The new rule would have made little difference this weekend...
Dublin v Monaghan
Conor McManus made the most spectacular catch of the game, outfielding David Byrne to score the point that levelled the game in the 63rd minute. From actual kick-outs, where the rule will apply, Monaghan made a number of clean fetches, notably off Dublin restarts, in the first 25 minutes. Kieran Hughes was a reliable primary ball winner in this period before limping off.
Dublin’s aerial presence improved in the second half and they should profit from the rule long-term given Cluxton’s pinpoint kicking.
Armagh v Fermanagh
Both Armagh and Fermanagh have big men around the middle who would have profited from the mark.
Armagh midfielder Niall Grimley took a clean catch and came down with the ball but wasn’t rewarded for his skill when he was quickly surrounded in possession. Fermanagh captain Eoin Donnelly, a frequent go-to man from Erne kickouts, showed off his high fielding skills with a great catch.
Derry v Galway
One of the big decisions of Congress would have made little or no difference in Galway’s one-sided victory at Celtic Park. Both sides tended to look short from the kick-outs while Galway keeper Manus Breathnach was a frequent runner off his line, hitting half-way on more than one occasion.
There were few notable instances of high fielding, Galway favouring a short passing running game while Derry going sideways to their own detriment when a long ball may have been more beneficial.
Donegal v Mayo
There wouldn’t have been much difference had the new mark rule been introduced prior to the Division 1 fixture between Donegal and Mayo.
Mayo’s best fielder Aidan O’Shea was playing a more forward role while Donegal’s best fetcher Neil Gallagher lasted only a minute having been black-carded following his introduction. Mayo shaded the first half but breaking ball and not clean ball was their foundation stone and Donegal came good in the second.
Kerry v Down
Apart from a few fetches from the likes of Kieran Donaghy and Kevin McKernan, there wasn’t the much in the way of catches which would constitute marks. Kerry manager Eamonn Fitzmaurice questioned what benefit the new rule will have for high fielding.
“I was surprised by it. You’re probably trying to promote high fielding. You can still catch it on the full into your chest and it’s going to count as a mark. A lot of goalkeepers are specialists in drilling balls 30-40 yards into fellas’ chest so that’s not really going to promote the high fielding aspect of things.”
Laois v Tyrone
What would happen if the mark was in use in Portlaoise yesterday?
Well, Mickey Harte would have likely been spitting fire, for starters.
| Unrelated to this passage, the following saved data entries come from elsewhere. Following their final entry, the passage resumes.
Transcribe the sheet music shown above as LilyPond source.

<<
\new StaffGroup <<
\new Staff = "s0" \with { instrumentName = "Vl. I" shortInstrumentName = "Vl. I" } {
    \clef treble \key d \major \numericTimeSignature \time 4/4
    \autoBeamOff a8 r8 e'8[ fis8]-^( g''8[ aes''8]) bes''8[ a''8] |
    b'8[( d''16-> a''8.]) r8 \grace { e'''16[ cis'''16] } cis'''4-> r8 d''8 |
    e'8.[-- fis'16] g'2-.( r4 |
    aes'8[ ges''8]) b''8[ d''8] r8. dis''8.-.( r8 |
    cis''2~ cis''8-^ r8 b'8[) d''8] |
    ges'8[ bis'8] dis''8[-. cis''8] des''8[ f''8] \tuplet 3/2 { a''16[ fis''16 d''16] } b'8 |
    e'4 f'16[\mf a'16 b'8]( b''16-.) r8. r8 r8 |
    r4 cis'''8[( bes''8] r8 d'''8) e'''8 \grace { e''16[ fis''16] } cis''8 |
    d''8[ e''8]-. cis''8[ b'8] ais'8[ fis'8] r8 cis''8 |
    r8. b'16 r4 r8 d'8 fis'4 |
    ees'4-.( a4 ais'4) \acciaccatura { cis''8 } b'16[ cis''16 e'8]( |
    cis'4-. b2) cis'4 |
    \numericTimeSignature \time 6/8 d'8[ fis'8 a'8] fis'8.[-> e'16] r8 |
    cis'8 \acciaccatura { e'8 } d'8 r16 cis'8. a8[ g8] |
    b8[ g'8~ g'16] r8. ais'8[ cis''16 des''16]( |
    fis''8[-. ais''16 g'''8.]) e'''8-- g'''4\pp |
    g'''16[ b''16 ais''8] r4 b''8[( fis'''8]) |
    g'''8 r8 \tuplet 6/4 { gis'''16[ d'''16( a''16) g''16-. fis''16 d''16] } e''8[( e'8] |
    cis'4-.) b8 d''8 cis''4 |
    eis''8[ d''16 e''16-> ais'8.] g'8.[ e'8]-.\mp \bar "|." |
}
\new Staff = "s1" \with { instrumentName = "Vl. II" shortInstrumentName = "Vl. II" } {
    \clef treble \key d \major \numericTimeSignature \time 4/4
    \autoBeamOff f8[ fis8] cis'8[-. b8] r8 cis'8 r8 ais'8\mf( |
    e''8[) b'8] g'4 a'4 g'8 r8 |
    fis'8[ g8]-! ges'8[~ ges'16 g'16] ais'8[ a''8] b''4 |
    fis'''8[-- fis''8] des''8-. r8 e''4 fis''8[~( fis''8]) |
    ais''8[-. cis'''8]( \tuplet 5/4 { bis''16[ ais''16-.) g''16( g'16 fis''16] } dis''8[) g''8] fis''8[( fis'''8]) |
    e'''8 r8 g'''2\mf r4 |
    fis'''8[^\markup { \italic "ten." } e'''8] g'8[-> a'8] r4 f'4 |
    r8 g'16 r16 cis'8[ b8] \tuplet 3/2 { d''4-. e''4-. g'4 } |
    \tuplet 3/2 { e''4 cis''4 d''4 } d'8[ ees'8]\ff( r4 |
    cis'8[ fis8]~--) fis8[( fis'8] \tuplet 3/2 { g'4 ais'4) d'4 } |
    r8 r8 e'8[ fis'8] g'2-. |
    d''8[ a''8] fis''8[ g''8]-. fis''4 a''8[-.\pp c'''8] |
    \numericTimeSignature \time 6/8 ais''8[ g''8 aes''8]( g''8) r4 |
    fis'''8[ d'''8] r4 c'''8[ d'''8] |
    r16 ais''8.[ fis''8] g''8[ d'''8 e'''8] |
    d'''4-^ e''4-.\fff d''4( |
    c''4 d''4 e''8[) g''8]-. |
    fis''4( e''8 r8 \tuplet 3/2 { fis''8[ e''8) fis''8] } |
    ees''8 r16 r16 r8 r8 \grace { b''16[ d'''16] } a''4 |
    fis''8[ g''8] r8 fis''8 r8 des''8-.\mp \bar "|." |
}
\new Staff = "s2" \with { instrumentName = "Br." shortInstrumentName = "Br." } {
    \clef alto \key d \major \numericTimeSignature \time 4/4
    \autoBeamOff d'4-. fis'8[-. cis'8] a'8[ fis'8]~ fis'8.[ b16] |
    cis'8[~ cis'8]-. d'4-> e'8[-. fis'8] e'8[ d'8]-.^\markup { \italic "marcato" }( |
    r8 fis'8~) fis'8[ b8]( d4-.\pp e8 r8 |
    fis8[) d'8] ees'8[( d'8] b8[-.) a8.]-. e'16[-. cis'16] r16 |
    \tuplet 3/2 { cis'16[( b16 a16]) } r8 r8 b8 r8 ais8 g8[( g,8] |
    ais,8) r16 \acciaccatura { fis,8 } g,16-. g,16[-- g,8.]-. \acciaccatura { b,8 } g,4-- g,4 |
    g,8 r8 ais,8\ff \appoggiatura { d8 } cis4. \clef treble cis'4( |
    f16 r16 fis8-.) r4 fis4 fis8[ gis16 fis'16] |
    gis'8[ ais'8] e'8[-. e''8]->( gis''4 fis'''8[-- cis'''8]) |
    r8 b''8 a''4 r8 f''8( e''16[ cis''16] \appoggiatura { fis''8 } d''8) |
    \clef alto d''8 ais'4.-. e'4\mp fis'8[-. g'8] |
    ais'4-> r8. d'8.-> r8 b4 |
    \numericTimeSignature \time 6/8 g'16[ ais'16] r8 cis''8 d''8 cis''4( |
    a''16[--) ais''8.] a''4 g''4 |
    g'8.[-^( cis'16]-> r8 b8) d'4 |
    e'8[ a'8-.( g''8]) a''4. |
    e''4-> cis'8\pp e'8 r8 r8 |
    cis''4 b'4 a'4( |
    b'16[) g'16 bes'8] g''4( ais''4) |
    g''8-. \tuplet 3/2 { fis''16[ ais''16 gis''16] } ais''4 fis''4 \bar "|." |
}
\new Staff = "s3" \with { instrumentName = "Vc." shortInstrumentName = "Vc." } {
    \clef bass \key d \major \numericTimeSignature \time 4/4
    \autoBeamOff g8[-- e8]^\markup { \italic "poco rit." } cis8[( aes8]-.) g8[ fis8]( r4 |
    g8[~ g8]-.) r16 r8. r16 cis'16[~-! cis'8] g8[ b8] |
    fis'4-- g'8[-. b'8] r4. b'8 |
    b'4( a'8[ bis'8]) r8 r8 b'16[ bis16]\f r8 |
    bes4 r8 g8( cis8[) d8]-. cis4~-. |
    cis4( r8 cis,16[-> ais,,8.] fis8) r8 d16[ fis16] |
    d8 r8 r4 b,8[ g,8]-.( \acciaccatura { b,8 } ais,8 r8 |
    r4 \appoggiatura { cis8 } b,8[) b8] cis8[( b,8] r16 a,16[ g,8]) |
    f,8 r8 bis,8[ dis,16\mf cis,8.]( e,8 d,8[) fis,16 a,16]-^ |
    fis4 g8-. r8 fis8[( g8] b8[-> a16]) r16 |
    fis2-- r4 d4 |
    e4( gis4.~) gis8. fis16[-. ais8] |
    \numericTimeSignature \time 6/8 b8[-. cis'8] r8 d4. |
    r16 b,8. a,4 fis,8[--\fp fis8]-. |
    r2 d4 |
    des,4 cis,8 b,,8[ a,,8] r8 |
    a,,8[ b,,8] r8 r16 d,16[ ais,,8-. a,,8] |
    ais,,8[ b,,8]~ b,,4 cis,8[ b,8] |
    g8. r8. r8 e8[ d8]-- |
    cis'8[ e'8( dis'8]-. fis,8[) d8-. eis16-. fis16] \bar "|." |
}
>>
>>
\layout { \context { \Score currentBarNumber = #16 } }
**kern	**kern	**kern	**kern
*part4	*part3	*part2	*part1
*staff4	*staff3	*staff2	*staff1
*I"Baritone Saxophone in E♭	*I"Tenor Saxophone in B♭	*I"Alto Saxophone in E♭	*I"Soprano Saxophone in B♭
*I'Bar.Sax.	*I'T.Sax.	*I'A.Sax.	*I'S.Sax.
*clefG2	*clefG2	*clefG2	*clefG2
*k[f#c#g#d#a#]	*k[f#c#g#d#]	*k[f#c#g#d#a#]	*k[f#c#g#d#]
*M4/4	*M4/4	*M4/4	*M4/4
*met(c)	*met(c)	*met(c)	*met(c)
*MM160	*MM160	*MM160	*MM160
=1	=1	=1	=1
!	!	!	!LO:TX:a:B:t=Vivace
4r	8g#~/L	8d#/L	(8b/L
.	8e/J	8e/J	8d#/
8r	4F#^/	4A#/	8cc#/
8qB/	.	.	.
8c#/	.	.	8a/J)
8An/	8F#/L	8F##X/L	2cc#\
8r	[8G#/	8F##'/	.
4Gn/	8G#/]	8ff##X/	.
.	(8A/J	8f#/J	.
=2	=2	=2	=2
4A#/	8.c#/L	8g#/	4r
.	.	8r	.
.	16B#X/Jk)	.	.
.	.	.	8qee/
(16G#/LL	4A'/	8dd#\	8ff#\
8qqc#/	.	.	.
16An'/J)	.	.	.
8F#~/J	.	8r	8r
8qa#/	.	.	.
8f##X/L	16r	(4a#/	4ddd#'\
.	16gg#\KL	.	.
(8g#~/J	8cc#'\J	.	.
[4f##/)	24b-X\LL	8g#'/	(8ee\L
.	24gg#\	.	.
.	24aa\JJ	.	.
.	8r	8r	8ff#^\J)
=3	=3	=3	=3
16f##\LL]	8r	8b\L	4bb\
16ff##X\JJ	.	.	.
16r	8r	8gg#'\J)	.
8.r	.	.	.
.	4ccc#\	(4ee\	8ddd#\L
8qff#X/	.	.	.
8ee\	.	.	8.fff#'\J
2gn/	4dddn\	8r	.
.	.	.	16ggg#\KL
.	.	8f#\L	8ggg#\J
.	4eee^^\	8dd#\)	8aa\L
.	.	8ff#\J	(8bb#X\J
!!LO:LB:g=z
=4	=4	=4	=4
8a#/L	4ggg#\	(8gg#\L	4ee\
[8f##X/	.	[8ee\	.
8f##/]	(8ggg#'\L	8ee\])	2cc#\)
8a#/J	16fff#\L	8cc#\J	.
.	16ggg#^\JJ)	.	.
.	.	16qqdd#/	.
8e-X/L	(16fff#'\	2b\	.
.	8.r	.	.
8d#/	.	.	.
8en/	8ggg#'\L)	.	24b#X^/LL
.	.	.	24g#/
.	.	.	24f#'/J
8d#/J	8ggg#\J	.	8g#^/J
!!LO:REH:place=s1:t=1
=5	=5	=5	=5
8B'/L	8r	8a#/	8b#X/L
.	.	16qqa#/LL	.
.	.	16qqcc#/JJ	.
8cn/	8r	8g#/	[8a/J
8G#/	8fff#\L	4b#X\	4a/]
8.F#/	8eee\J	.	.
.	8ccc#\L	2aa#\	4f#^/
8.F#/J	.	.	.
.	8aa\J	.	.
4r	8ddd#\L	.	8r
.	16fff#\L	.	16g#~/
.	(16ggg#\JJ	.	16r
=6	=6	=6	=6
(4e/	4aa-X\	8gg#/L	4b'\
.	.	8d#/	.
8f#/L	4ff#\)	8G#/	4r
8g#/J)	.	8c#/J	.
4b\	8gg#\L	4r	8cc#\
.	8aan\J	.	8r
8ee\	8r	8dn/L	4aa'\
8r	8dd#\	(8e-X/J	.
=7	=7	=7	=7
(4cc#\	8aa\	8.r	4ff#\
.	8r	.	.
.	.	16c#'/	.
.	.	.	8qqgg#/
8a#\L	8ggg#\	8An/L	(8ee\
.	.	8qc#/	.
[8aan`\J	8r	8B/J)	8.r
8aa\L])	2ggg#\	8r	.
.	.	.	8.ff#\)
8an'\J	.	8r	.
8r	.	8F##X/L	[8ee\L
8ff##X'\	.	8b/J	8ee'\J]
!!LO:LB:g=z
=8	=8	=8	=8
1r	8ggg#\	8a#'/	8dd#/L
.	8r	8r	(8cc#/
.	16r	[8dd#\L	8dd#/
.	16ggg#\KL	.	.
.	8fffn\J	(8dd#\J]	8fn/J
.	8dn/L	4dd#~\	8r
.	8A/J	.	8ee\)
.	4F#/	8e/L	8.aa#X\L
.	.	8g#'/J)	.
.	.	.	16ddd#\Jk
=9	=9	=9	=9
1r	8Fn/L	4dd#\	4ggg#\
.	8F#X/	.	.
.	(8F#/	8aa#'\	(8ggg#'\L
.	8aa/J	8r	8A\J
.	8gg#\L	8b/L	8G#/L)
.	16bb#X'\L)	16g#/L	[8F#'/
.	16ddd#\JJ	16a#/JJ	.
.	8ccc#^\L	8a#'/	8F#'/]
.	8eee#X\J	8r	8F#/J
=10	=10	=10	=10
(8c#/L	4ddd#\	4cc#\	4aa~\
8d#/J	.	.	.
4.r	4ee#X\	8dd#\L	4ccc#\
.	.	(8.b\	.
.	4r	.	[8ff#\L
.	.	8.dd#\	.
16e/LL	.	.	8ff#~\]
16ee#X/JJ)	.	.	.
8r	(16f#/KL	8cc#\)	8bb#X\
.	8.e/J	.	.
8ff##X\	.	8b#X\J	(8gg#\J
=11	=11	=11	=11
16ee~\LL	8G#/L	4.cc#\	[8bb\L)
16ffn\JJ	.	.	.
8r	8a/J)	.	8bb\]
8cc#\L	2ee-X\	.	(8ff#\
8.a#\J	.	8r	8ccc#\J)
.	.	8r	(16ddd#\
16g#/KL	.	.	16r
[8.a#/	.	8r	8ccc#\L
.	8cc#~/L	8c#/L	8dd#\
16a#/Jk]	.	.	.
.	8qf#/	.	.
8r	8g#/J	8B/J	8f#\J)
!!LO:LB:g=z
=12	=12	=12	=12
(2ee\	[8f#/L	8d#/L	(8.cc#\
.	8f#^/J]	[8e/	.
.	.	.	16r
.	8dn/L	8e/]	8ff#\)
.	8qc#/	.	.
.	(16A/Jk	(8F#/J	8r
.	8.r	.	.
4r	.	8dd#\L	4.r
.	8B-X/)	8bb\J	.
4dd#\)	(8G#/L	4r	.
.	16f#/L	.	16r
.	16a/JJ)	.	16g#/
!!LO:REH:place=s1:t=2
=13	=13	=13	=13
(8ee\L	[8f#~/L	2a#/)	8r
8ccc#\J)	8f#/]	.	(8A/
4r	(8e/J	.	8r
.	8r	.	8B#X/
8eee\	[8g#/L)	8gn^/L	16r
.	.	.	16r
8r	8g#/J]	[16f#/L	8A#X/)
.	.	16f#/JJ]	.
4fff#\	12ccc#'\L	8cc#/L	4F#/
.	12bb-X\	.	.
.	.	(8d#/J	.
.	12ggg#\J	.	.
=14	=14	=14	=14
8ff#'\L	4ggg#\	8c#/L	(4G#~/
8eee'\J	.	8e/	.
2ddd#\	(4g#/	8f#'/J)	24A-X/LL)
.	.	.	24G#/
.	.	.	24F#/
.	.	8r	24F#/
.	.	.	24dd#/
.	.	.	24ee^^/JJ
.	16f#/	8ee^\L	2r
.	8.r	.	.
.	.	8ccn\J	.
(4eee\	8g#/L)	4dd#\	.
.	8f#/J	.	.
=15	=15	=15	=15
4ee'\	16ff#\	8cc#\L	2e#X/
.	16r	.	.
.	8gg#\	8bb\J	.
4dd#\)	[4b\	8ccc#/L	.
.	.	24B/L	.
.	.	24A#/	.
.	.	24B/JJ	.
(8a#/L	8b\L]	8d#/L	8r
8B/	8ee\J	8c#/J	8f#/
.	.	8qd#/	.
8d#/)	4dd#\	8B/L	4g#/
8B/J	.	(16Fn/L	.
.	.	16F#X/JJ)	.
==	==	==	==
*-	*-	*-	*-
The Tyrone manager expressed his displeasure with the idea of the mark being introduced cold prior to Saturday’s Congress and he was verbalising his discontent again after his side’s three-point win.
Watching a game like this one makes you wonder why anyone believes the mark will make a marked (pun intended) difference to the modern game.
There were only nine minutes played when Laois midfielder Brendan Quigley claimed the first clean catch from a kickout, but that was the only one all day by our reckoning. Much ado about nothing, then?